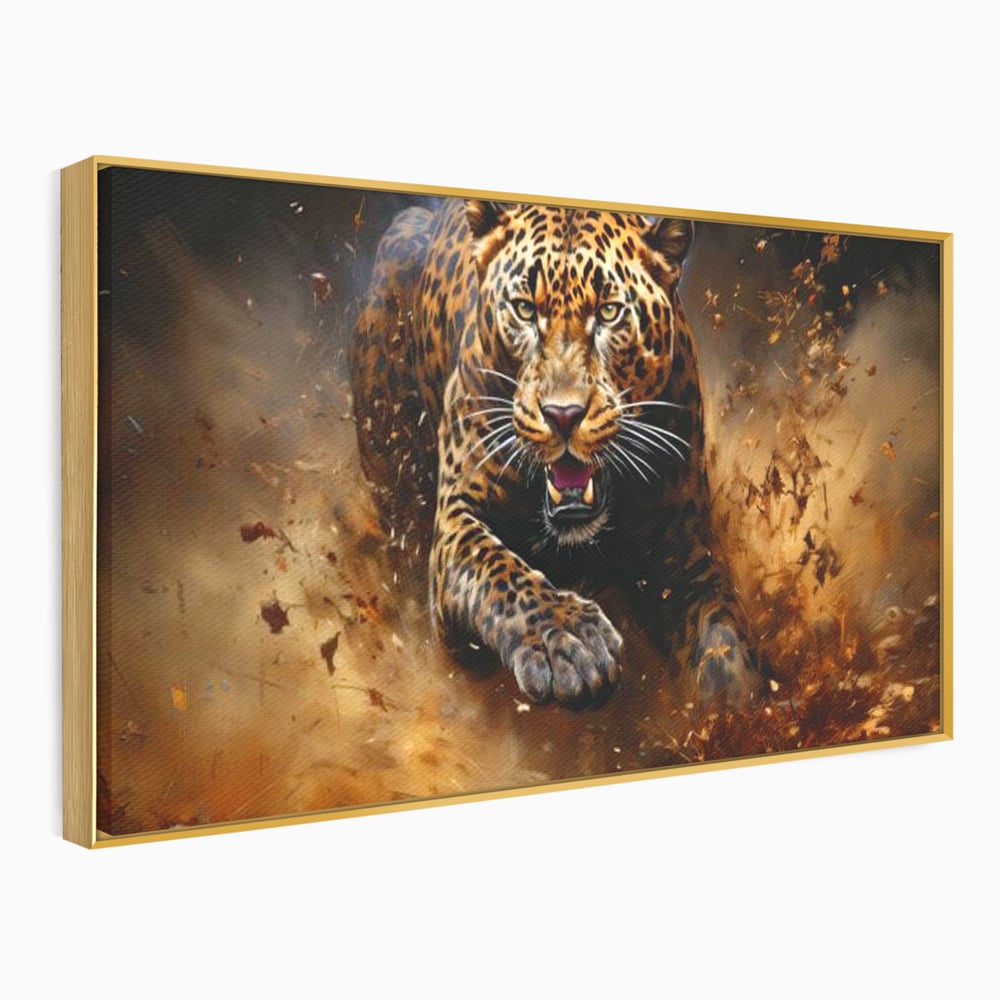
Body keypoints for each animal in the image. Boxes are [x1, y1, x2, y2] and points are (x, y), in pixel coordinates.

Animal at [351, 196, 763, 709]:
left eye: (609, 313)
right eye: (525, 310)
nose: (562, 415)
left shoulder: (680, 545)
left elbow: (722, 639)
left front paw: (744, 708)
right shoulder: (455, 520)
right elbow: (497, 570)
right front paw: (570, 641)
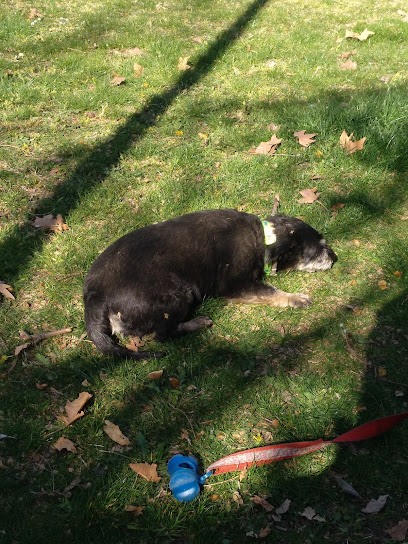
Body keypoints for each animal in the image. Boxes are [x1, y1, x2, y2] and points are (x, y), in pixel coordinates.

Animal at [83, 210, 334, 360]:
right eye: (318, 250)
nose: (334, 257)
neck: (262, 239)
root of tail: (94, 298)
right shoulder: (236, 285)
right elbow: (271, 292)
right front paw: (296, 298)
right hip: (178, 293)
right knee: (163, 334)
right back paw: (198, 323)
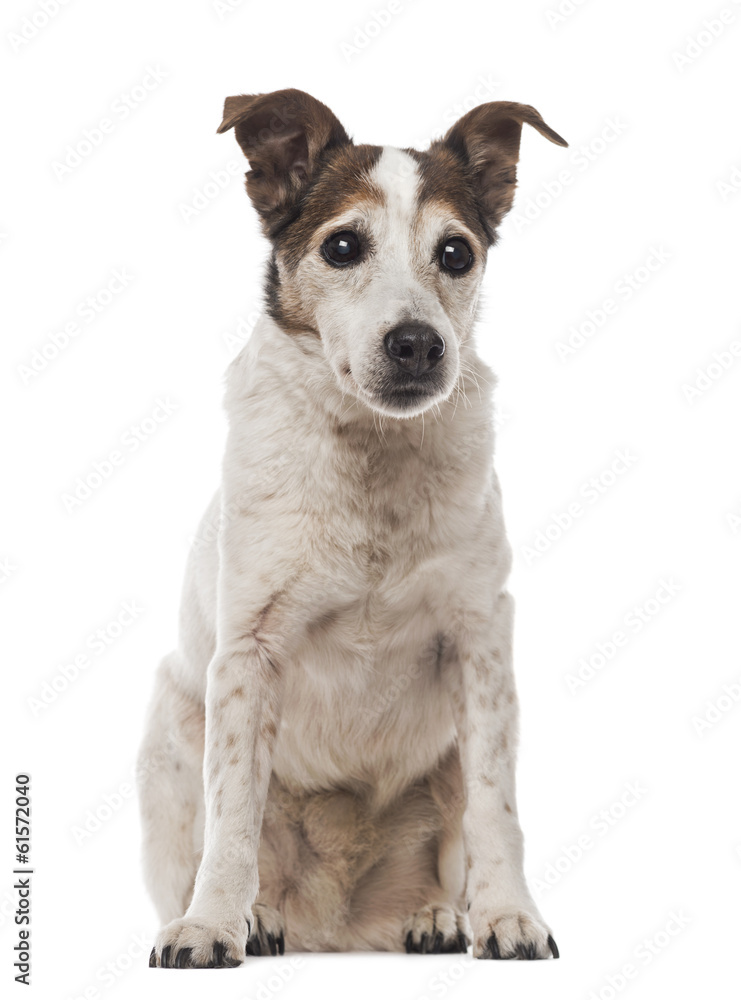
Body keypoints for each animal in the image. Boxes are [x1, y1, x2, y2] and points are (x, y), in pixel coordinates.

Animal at [139, 88, 568, 968]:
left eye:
_ _ _ _ _
Required action
Only one stretch of the data above is needed. Restate it word for word, from the line containing "right eye: (318, 250)" through the line containing "right back paw: (198, 323)", both ends included.

Answer to this task
right eye: (318, 250)
nose: (334, 257)
neck: (262, 239)
root of tail: (94, 298)
right shoulder: (236, 285)
right elbow: (271, 292)
right front paw: (296, 298)
right hip: (178, 293)
right knee: (163, 334)
right back paw: (198, 323)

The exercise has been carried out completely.